This project collects multiple synchronized audio files or streams of the same "event" [in particular, a lecture] and filters out idiosyncrasies in each recording like silences, pops and bumps, and background noise (like talking) to produce one, robust recording.
Currently, I have four artificial recordings for a sanity check - verifying the program reconstructs the proper signal if it has very little noise in the input. When the program filtering_demo.py
is run, it takes the three modified recordings and reconstructs the original. Note that the records are already synchronized perfectly and, in many places, are the same exact waveform.
darkness.wav
is the base; it is the beginning of Darkness by LEVV.darkness_click.wav
includes a pen-click sound at the beginning.darkness_silence.wav
fades out and back in near the end.darkness_speak.wav
includes some spoken text in the middle, in particular, "One" by La Dispute.darkness_filtered.wav
is the reconstructed sound, after the script is run.

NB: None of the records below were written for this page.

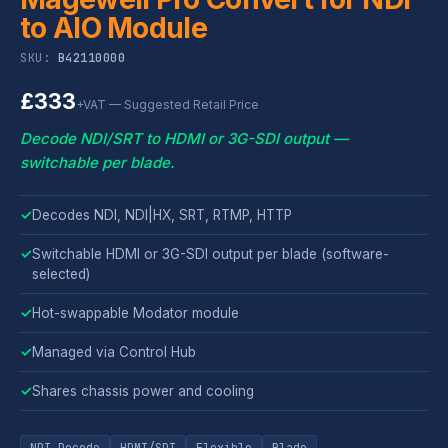
to AIO Module
SKU:
B42110000
£333
+VAT — Suggested Retail Price
Decode NDI/SRT to HDMI or 3G-SDI output —
switchable per blade.
✓
Decodes NDI, NDI|HX, SRT, RTMP, HTTP
✓
Switchable HDMI or 3G-SDI output per blade (software-
selected)
✓
Hot-swappable Modator module
✓
Managed via Control Hub
✓
Shares chassis power and cooling
NDI Decode
HDMI/SDI
Flexible
Blade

I manually synchronized three recordings from our phones my friends and I made one night, then ran the filtering algorithm. There was significant distortion in the output, but the best method I've found so far is the combination of a "complex median" and feathering [linear blending / cross-fading] the sections.
In the ClassCapture_Synth/synth directory, run:
python filtering_demo.py
and the filtered WAV files will appear.